Что дальше? Обычная биография человека с активной жизненной позицией. В прессе он практически не работал, хотя умел писать. Затем – распределение в «Комсомольскую правду», переход в горком комсомола, должность инструктора, предложение поступить в школу КГБ. И блестящая карьера в «Конторе Глубокого Бурения». Ко времени, описываемому нами, Вилор Логвиненко, благодаря железной хватке и редкой удачливости благополучно переживший все перестройки, путчи и тому подобные социальные катаклизмы, чувствовал себя полным сил и, как истинное дитя времени, был не только генералом ФСБ, но и одним из боссов оргпреступности. Правда, знали об этом считанные единицы. Те же из непосвященных, кто начинал догадываться об истинной сущности генерала, которого ценил директор ФСБ и знал президент (Логвиненко все-таки был питерский, хоть и переметнулся в Москву), исчезали навсегда.

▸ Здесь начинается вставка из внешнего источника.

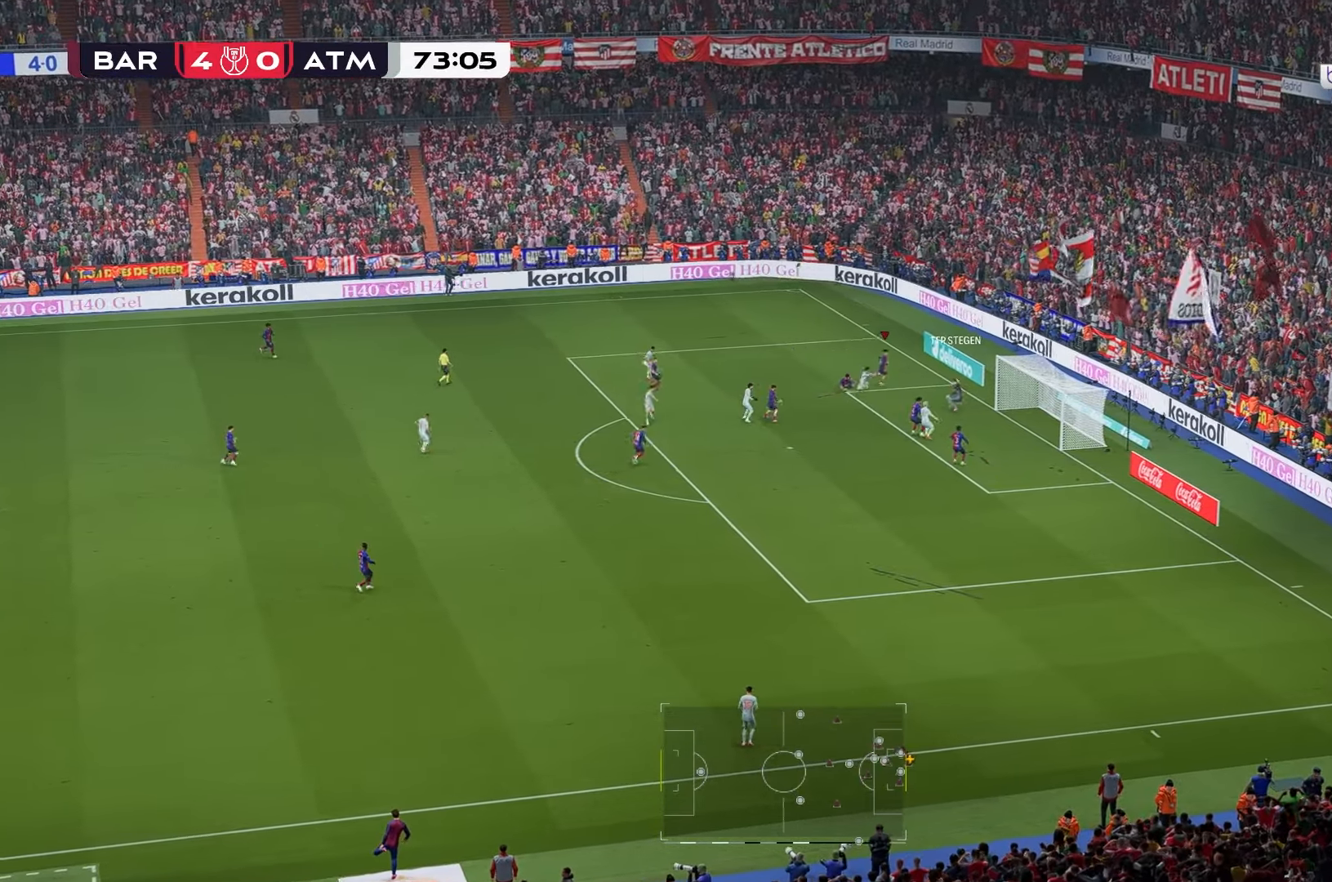
{"buttons": [], "left_stick": "down", "right_stick": "center", "events": []}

– Вилор Федорович, куда и когда доставить Филатова? – голос помощника оторвал Логвиненко от сводки происшествий за последние сутки. Такую сводку клали ему на стол каждое утро, и, видимо, этот документ был единственным в своем роде, потому что даже министру внутренних дел попадал уже усеченный вариант. И когда однажды Вилор Федорович узнал не из сводки об одном шумном деле, двое референтов были вынуждены сменить свои мягкие кресла на жесткие стулья участковых инспекторов милиции.

– Везите ко мне на дачу, в Лебяжье, только в закрытой машине, – распорядился Логвиненко. – Я прилечу завтра утром.